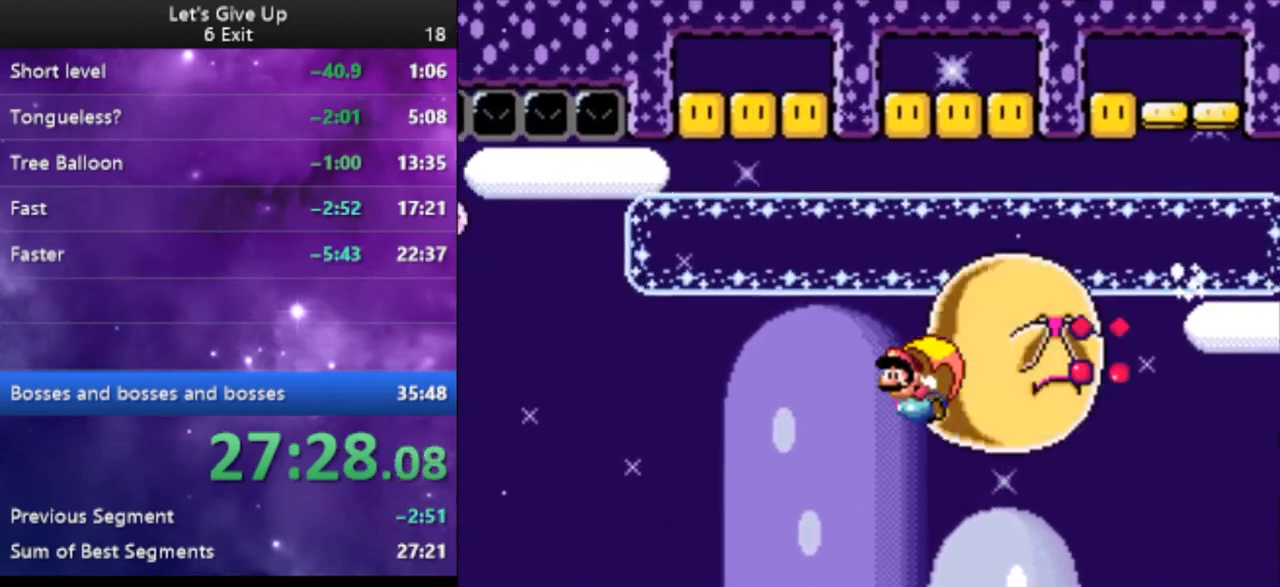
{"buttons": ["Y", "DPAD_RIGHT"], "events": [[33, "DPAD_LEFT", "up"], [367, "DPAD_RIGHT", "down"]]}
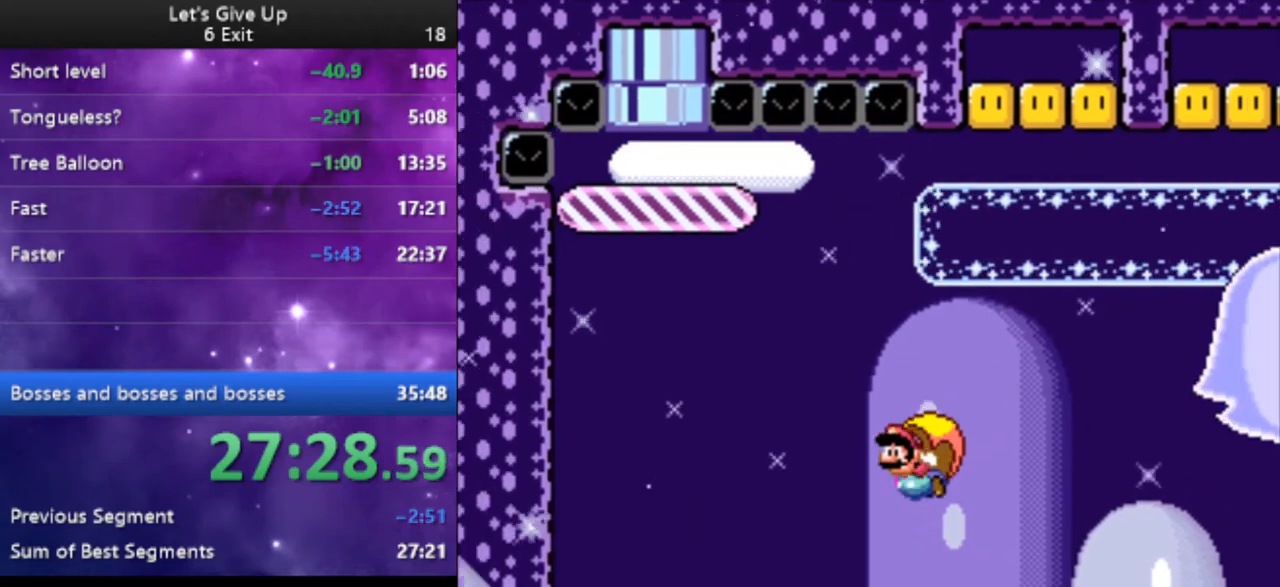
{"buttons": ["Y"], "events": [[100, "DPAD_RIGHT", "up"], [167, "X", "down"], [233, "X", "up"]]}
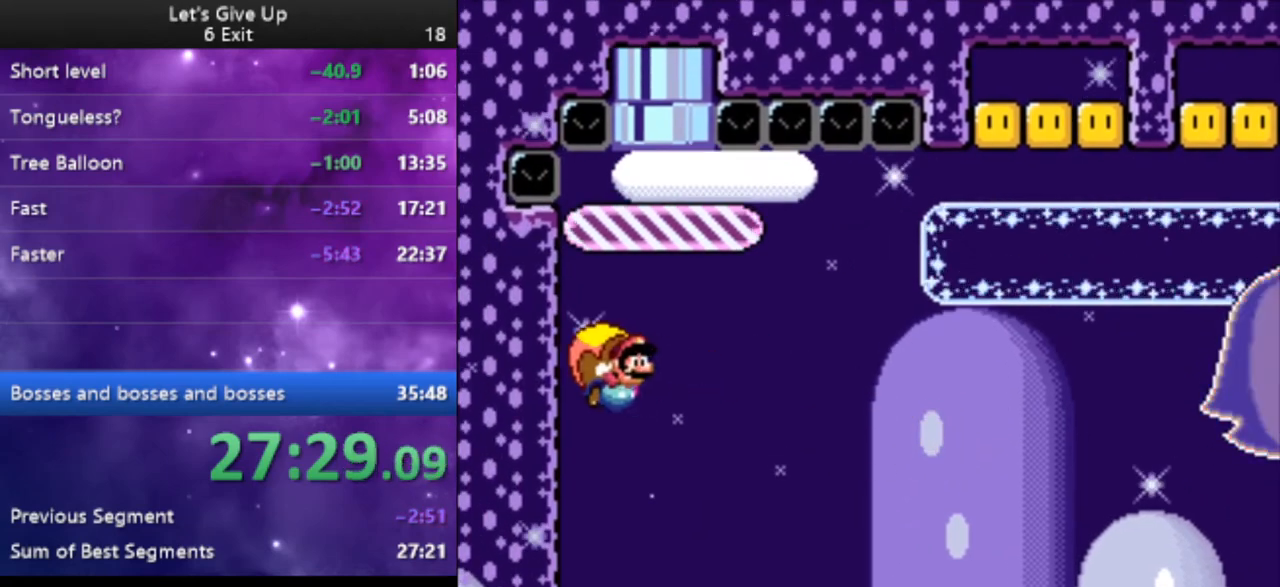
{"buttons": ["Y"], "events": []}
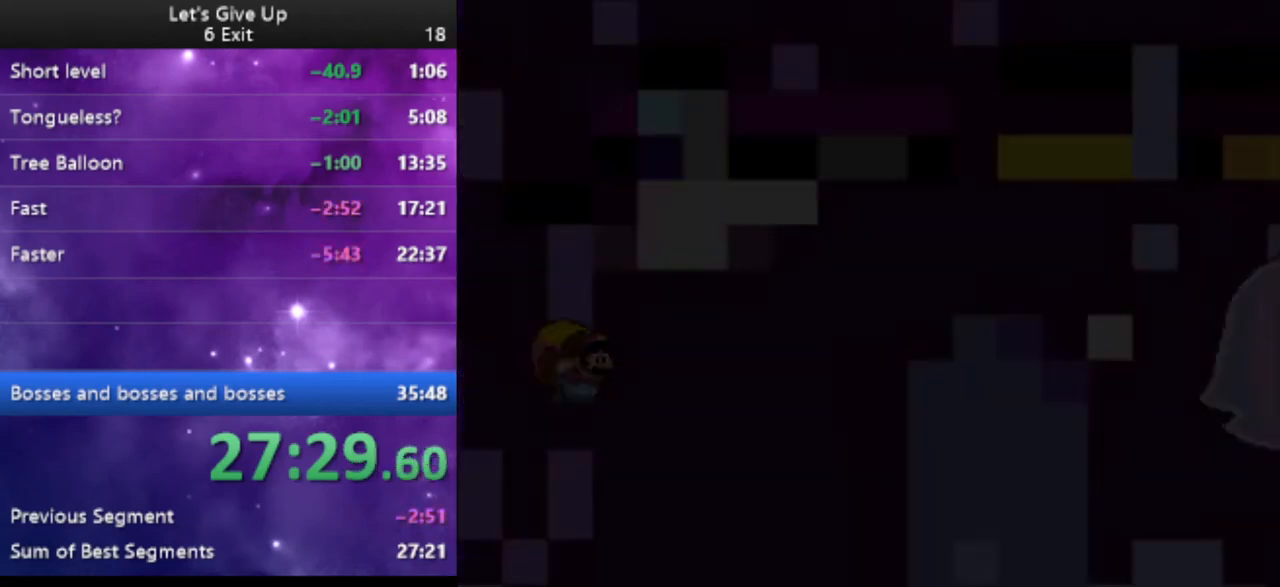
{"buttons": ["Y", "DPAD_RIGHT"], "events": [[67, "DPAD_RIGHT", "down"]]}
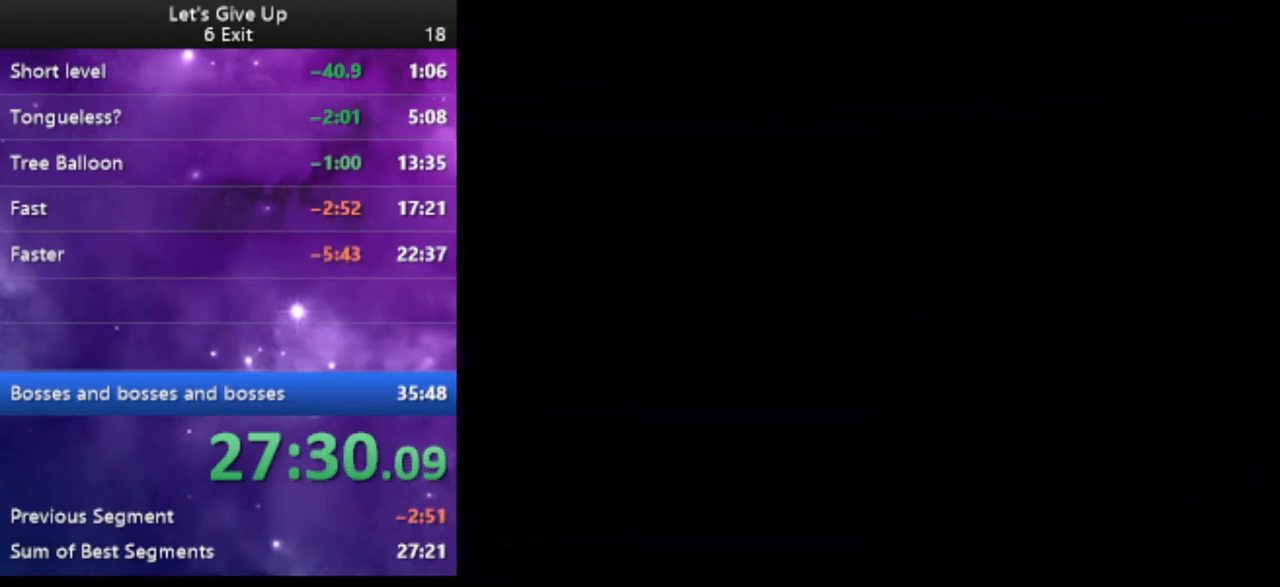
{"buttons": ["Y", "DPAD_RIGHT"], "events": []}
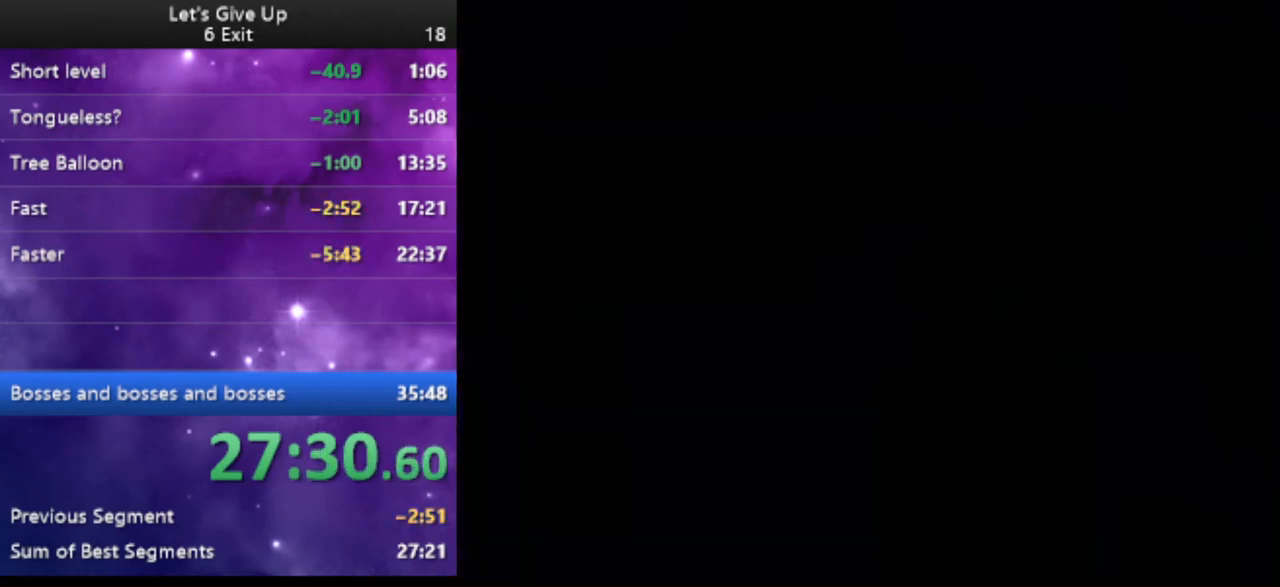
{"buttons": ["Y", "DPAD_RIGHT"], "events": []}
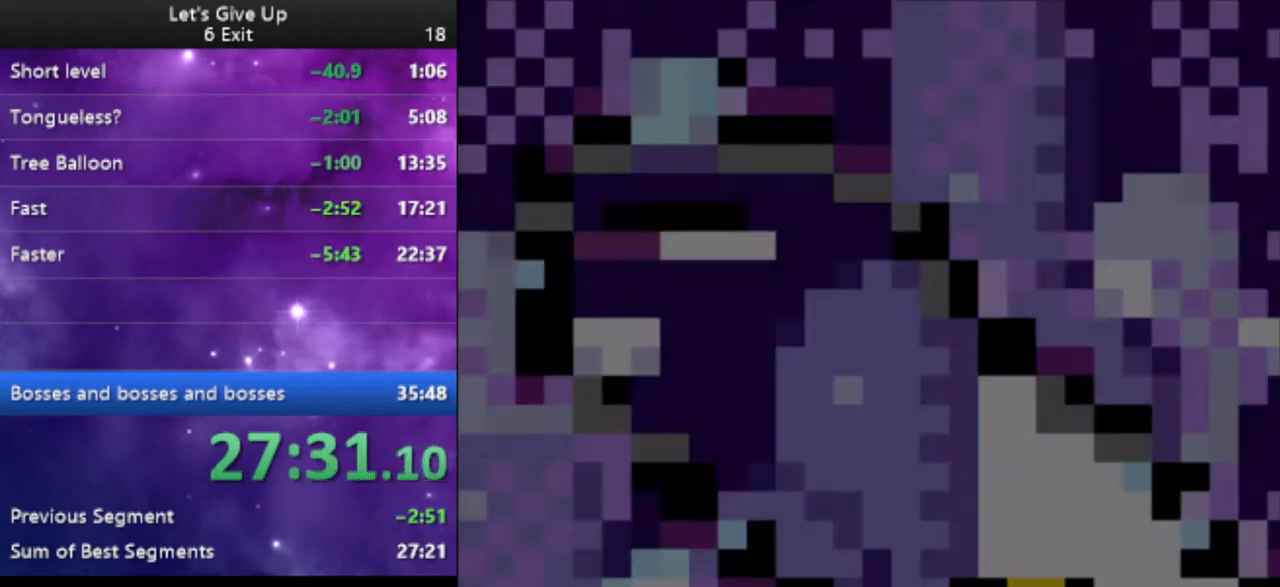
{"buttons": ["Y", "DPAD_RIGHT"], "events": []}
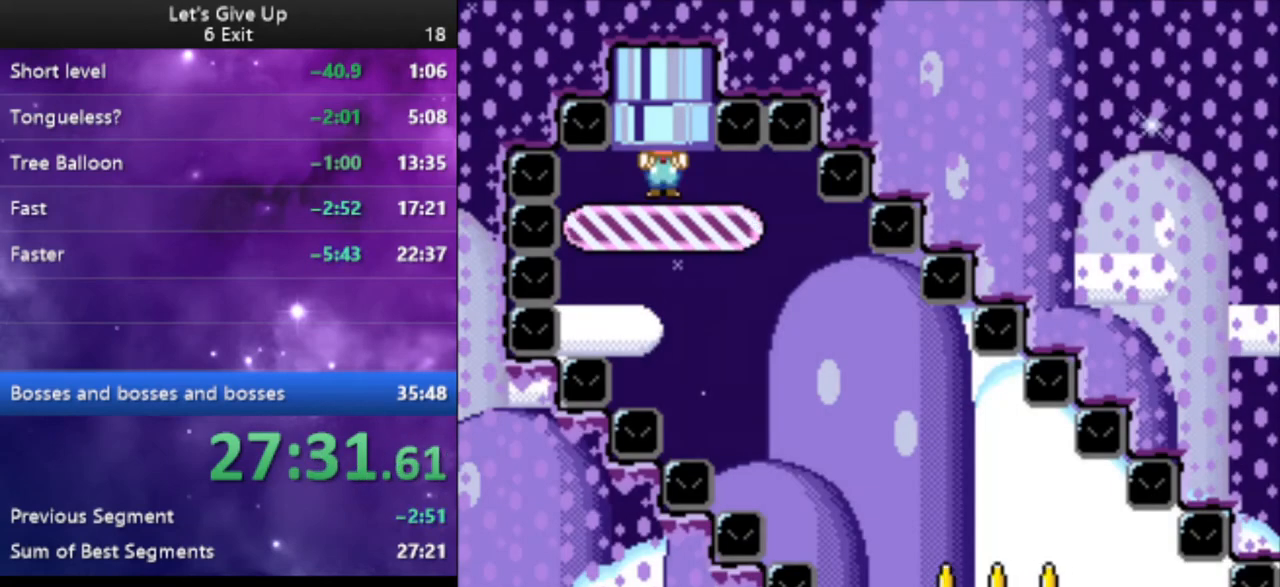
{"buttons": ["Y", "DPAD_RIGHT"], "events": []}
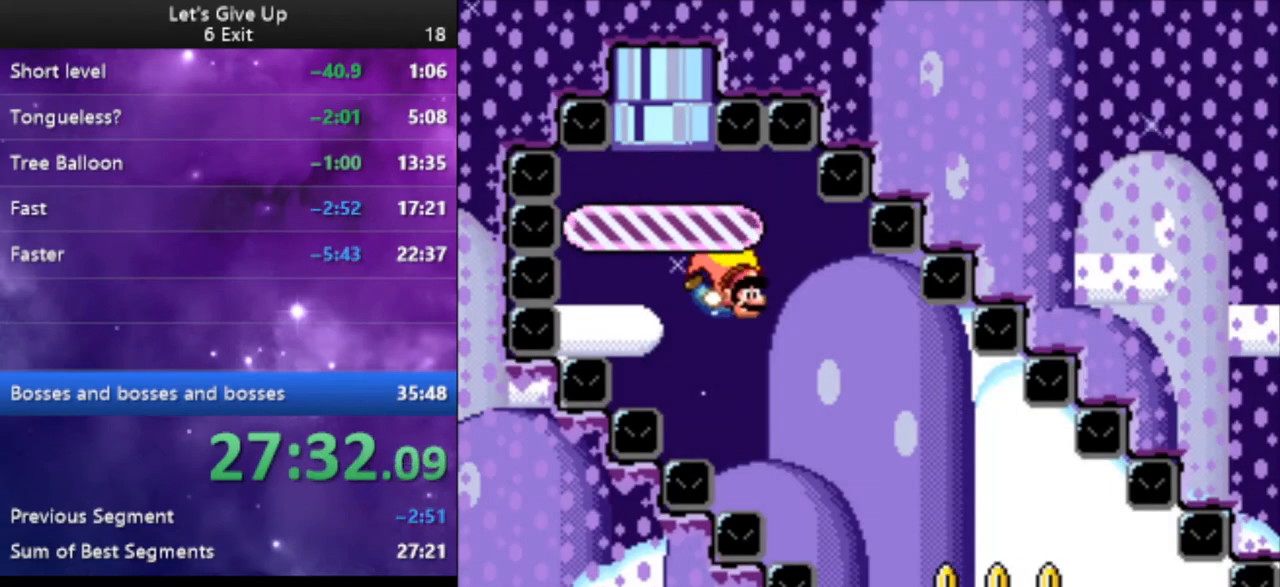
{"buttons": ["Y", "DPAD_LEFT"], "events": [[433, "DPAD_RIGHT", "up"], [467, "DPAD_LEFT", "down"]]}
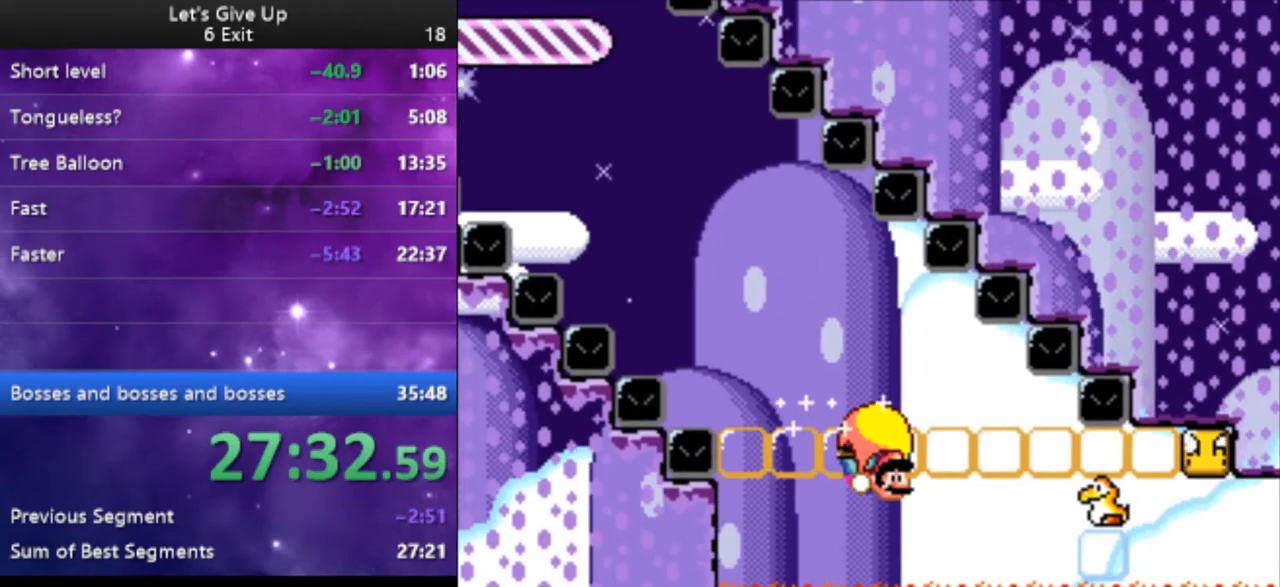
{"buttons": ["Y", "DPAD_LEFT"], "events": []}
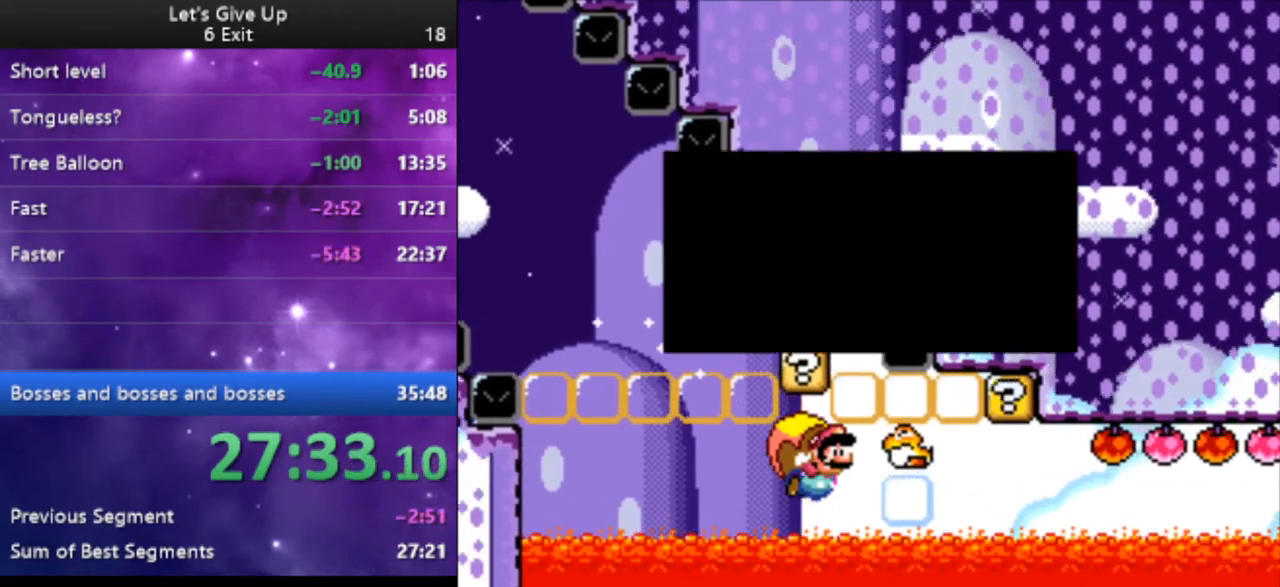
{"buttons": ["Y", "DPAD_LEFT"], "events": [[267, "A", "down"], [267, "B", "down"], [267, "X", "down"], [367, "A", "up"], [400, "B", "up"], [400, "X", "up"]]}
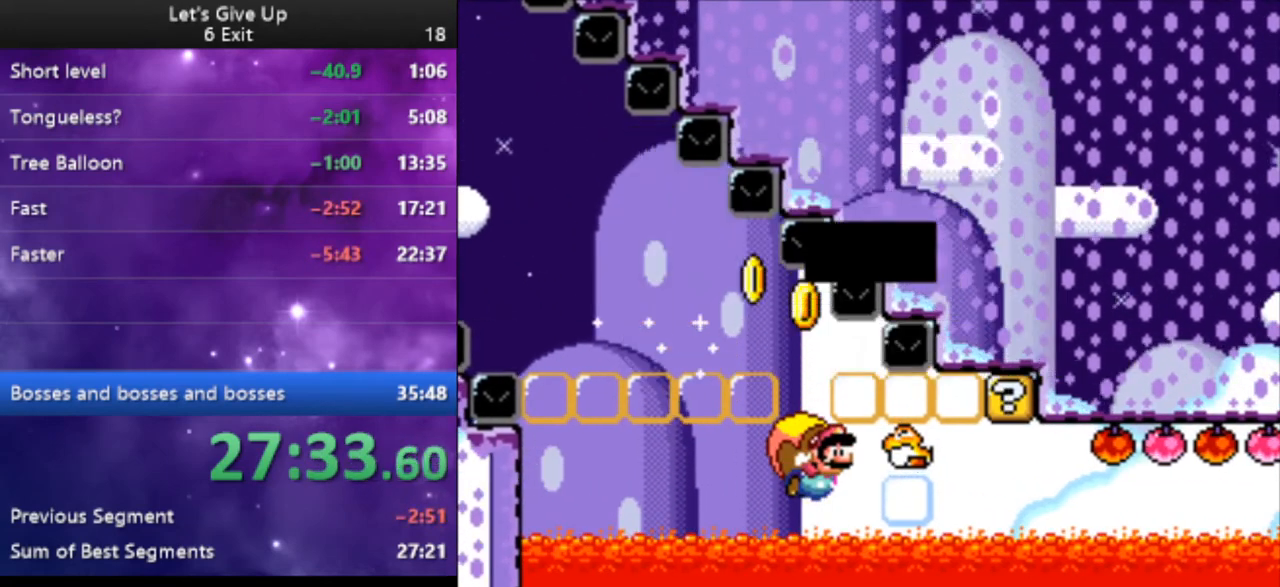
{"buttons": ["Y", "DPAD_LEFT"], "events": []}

════════════════

Please write out all the entries above again exactly as they appear, skipping any images.

Task answer =>
{"buttons": ["Y", "DPAD_RIGHT"], "events": [[33, "DPAD_LEFT", "up"], [367, "DPAD_RIGHT", "down"]]}
{"buttons": ["Y"], "events": [[100, "DPAD_RIGHT", "up"], [167, "X", "down"], [233, "X", "up"]]}
{"buttons": ["Y"], "events": []}
{"buttons": ["Y", "DPAD_RIGHT"], "events": [[67, "DPAD_RIGHT", "down"]]}
{"buttons": ["Y", "DPAD_RIGHT"], "events": []}
{"buttons": ["Y", "DPAD_RIGHT"], "events": []}
{"buttons": ["Y", "DPAD_RIGHT"], "events": []}
{"buttons": ["Y", "DPAD_RIGHT"], "events": []}
{"buttons": ["Y", "DPAD_LEFT"], "events": [[433, "DPAD_RIGHT", "up"], [467, "DPAD_LEFT", "down"]]}
{"buttons": ["Y", "DPAD_LEFT"], "events": []}
{"buttons": ["Y", "DPAD_LEFT"], "events": [[267, "A", "down"], [267, "B", "down"], [267, "X", "down"], [367, "A", "up"], [400, "B", "up"], [400, "X", "up"]]}
{"buttons": ["Y", "DPAD_LEFT"], "events": []}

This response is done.